Mama snuggled close, and then said, “So the stars can shine their twinkling light. That’s why the night is, oh, so dark. Now it’s sleepy time, little duckling.”

Then Little Quack shut his eyes…and went to sleep.

– Little Quack’s Bedtime by Lauren Thompson

Amelia picked this book for bedtime last night, and although I’ve read it dozens of times, its closing pages resonated with me in new ways. Darkness in our lives often closes in when we least expect it, but it carries with it a new perspective. The stars are there all the time, but we only see them when night falls. And when we do, they mesmerize us, leaving us in awe and reminding us of the tremendous expanse of the universe in which we get to make our own marks. It reminds us that we are all connected, that we all sleep under the same canopy of twinkling lights.

Exactly eleven months ago, we found ourselves unexpectedly in Room 8 of the NICU we would live in for weeks to come. It was without question the darkest time in our lives, full of fear and a deep, deep sadness that seemed to cover everything in our world. I remember those days and the darkness that pervaded them so vividly. I never knew that kind of fear and helplessness. But I also remember the stars…the beacons of light and love that shone from all around us…our family, our friends, our community, and our church. They had been there all along, but I had never experienced the depth of that love until I had truly been in the depths of despair. And like the stars in the sky, it left me in awe. It still does.

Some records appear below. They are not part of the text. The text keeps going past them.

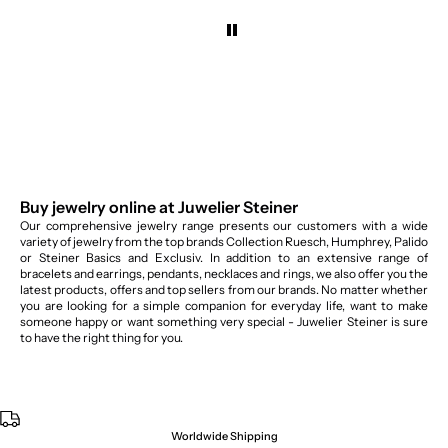
Buy jewelry online at Juwelier Steiner
Our comprehensive jewelry range presents our customers with a wide
variety of jewelry from the top brands Collection Ruesch, Humphrey, Palido
or Steiner Basics and Exclusiv. In addition to an extensive range of
bracelets and earrings, pendants, necklaces and rings, we also offer you the
latest products, offers and top sellers from our brands. No matter whether
you are looking for a simple companion for everyday life, want to make
someone happy or want something very special - Juwelier Steiner is sure
to have the right thing for you.
Worldwide Shipping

And here is what I’ve learned: darkness is inevitable and often terrifying, but it is also a lens from which we can witness the glory of the heavens. We could not see the stars if the sun were always shining. And so I hope that I can allow it to enter into my life when those moments come (and they always do). Because it is a gift in its own way…one that stretches our hearts open wider and lets the twinkling light of love shine through. Because it reminds us of He who created the heavens and the earth.